* [What to do]: Rename "myFeature" to "buildPart" in every one of the items below, leaving all other text unchanged. Omit the pictures from your answer.

Items from a dataset:
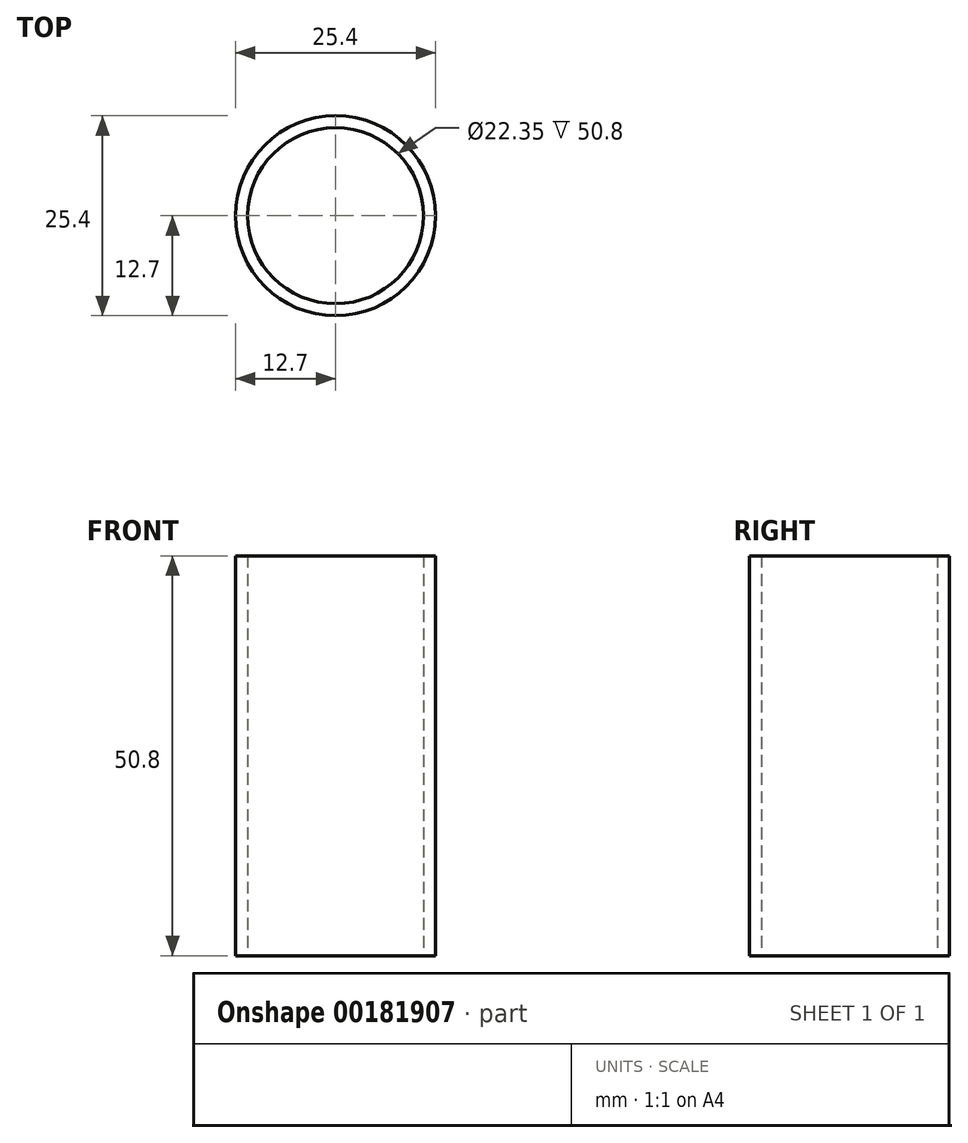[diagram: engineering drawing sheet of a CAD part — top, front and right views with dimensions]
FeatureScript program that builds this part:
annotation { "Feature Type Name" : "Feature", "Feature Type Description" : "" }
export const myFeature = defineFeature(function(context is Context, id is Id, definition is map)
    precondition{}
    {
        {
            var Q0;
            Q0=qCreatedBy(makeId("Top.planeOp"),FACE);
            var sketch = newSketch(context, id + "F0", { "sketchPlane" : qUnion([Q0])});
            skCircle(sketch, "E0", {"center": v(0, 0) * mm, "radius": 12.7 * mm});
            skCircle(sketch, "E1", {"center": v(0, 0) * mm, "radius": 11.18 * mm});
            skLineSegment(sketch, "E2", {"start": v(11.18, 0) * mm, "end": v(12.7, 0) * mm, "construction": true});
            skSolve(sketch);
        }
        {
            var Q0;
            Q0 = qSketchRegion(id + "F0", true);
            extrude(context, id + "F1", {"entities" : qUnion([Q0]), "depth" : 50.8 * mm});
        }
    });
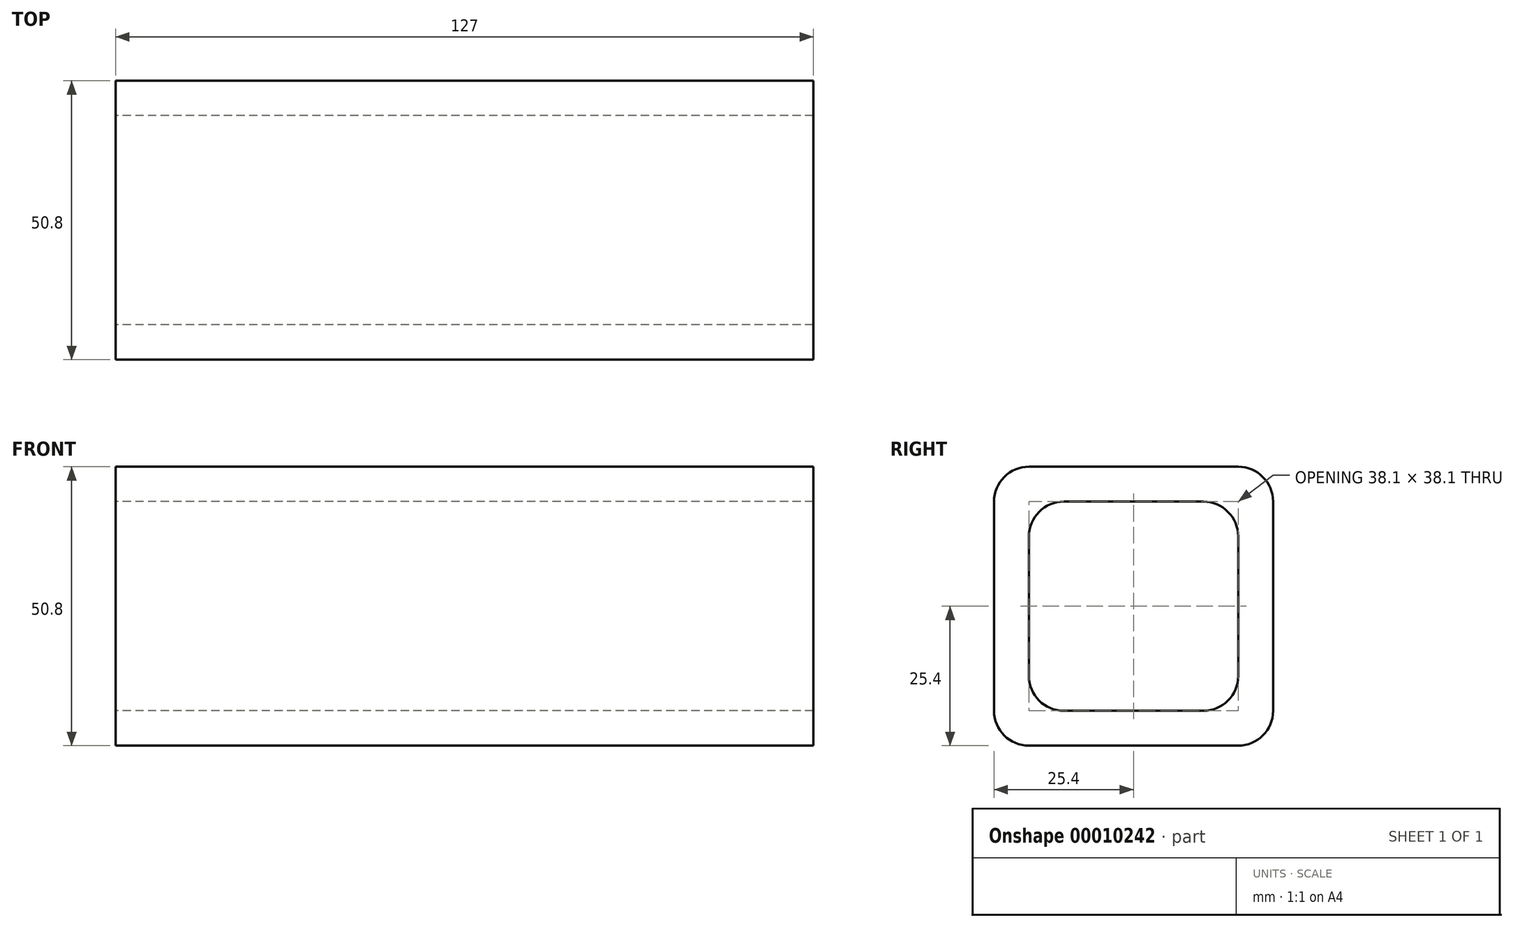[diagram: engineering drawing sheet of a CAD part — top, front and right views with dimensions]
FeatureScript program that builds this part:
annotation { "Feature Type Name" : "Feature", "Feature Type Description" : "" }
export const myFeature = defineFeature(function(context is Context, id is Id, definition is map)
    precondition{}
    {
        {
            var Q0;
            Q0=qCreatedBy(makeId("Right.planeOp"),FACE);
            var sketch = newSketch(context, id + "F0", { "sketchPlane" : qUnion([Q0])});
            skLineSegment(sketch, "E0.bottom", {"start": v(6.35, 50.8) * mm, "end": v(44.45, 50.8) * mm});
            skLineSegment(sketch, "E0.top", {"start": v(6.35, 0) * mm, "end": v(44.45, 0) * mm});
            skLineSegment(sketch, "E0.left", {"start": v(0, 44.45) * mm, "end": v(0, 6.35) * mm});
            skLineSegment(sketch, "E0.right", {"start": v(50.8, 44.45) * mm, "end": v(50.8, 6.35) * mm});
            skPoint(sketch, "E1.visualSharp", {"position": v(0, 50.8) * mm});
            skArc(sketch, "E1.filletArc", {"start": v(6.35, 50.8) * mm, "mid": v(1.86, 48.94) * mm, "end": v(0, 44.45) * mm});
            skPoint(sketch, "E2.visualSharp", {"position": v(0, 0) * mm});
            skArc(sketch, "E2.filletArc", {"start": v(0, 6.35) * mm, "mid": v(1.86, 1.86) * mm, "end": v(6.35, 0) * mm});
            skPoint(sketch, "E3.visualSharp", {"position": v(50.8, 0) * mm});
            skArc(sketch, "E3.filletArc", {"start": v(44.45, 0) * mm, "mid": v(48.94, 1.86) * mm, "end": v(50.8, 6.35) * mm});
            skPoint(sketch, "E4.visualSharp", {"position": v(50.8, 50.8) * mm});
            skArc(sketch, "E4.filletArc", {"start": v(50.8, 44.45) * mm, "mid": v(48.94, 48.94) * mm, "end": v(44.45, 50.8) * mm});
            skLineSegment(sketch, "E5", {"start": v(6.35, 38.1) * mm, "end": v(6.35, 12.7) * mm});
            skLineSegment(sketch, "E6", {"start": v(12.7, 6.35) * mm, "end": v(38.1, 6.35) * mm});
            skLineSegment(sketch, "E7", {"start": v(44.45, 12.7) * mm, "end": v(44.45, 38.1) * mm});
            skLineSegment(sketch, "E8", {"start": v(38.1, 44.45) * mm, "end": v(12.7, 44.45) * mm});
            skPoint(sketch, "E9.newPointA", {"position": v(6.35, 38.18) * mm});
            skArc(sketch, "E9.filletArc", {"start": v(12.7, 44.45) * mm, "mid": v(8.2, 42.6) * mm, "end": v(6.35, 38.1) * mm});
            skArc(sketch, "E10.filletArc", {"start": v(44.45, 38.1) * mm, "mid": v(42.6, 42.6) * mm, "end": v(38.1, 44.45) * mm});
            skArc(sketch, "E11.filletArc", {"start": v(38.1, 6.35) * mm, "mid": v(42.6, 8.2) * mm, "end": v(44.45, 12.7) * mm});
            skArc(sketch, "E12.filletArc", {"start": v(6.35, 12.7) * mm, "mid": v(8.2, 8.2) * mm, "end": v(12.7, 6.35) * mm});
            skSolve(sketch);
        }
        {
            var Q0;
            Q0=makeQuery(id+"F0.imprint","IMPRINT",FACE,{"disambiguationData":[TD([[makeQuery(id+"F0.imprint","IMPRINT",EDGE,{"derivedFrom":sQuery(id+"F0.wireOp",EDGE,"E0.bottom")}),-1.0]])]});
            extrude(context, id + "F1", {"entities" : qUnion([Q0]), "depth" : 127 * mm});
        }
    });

* [Written solution]:
[diagram: engineering drawing sheet of a CAD part — top, front and right views with dimensions]
FeatureScript program that builds this part:
annotation { "Feature Type Name" : "Feature", "Feature Type Description" : "" }
export const buildPart = defineFeature(function(context is Context, id is Id, definition is map)
    precondition{}
    {
        {
            var Q0;
            Q0=qCreatedBy(makeId("Top.planeOp"),FACE);
            var sketch = newSketch(context, id + "F0", { "sketchPlane" : qUnion([Q0])});
            skCircle(sketch, "E0", {"center": v(0, 0) * mm, "radius": 12.7 * mm});
            skCircle(sketch, "E1", {"center": v(0, 0) * mm, "radius": 11.18 * mm});
            skLineSegment(sketch, "E2", {"start": v(11.18, 0) * mm, "end": v(12.7, 0) * mm, "construction": true});
            skSolve(sketch);
        }
        {
            var Q0;
            Q0 = qSketchRegion(id + "F0", true);
            extrude(context, id + "F1", {"entities" : qUnion([Q0]), "depth" : 50.8 * mm});
        }
    });
[diagram: engineering drawing sheet of a CAD part — top, front and right views with dimensions]
FeatureScript program that builds this part:
annotation { "Feature Type Name" : "Feature", "Feature Type Description" : "" }
export const buildPart = defineFeature(function(context is Context, id is Id, definition is map)
    precondition{}
    {
        {
            var Q0;
            Q0=qCreatedBy(makeId("Right.planeOp"),FACE);
            var sketch = newSketch(context, id + "F0", { "sketchPlane" : qUnion([Q0])});
            skLineSegment(sketch, "E0.bottom", {"start": v(6.35, 50.8) * mm, "end": v(44.45, 50.8) * mm});
            skLineSegment(sketch, "E0.top", {"start": v(6.35, 0) * mm, "end": v(44.45, 0) * mm});
            skLineSegment(sketch, "E0.left", {"start": v(0, 44.45) * mm, "end": v(0, 6.35) * mm});
            skLineSegment(sketch, "E0.right", {"start": v(50.8, 44.45) * mm, "end": v(50.8, 6.35) * mm});
            skPoint(sketch, "E1.visualSharp", {"position": v(0, 50.8) * mm});
            skArc(sketch, "E1.filletArc", {"start": v(6.35, 50.8) * mm, "mid": v(1.86, 48.94) * mm, "end": v(0, 44.45) * mm});
            skPoint(sketch, "E2.visualSharp", {"position": v(0, 0) * mm});
            skArc(sketch, "E2.filletArc", {"start": v(0, 6.35) * mm, "mid": v(1.86, 1.86) * mm, "end": v(6.35, 0) * mm});
            skPoint(sketch, "E3.visualSharp", {"position": v(50.8, 0) * mm});
            skArc(sketch, "E3.filletArc", {"start": v(44.45, 0) * mm, "mid": v(48.94, 1.86) * mm, "end": v(50.8, 6.35) * mm});
            skPoint(sketch, "E4.visualSharp", {"position": v(50.8, 50.8) * mm});
            skArc(sketch, "E4.filletArc", {"start": v(50.8, 44.45) * mm, "mid": v(48.94, 48.94) * mm, "end": v(44.45, 50.8) * mm});
            skLineSegment(sketch, "E5", {"start": v(6.35, 38.1) * mm, "end": v(6.35, 12.7) * mm});
            skLineSegment(sketch, "E6", {"start": v(12.7, 6.35) * mm, "end": v(38.1, 6.35) * mm});
            skLineSegment(sketch, "E7", {"start": v(44.45, 12.7) * mm, "end": v(44.45, 38.1) * mm});
            skLineSegment(sketch, "E8", {"start": v(38.1, 44.45) * mm, "end": v(12.7, 44.45) * mm});
            skPoint(sketch, "E9.newPointA", {"position": v(6.35, 38.18) * mm});
            skArc(sketch, "E9.filletArc", {"start": v(12.7, 44.45) * mm, "mid": v(8.2, 42.6) * mm, "end": v(6.35, 38.1) * mm});
            skArc(sketch, "E10.filletArc", {"start": v(44.45, 38.1) * mm, "mid": v(42.6, 42.6) * mm, "end": v(38.1, 44.45) * mm});
            skArc(sketch, "E11.filletArc", {"start": v(38.1, 6.35) * mm, "mid": v(42.6, 8.2) * mm, "end": v(44.45, 12.7) * mm});
            skArc(sketch, "E12.filletArc", {"start": v(6.35, 12.7) * mm, "mid": v(8.2, 8.2) * mm, "end": v(12.7, 6.35) * mm});
            skSolve(sketch);
        }
        {
            var Q0;
            Q0=makeQuery(id+"F0.imprint","IMPRINT",FACE,{"disambiguationData":[TD([[makeQuery(id+"F0.imprint","IMPRINT",EDGE,{"derivedFrom":sQuery(id+"F0.wireOp",EDGE,"E0.bottom")}),-1.0]])]});
            extrude(context, id + "F1", {"entities" : qUnion([Q0]), "depth" : 127 * mm});
        }
    });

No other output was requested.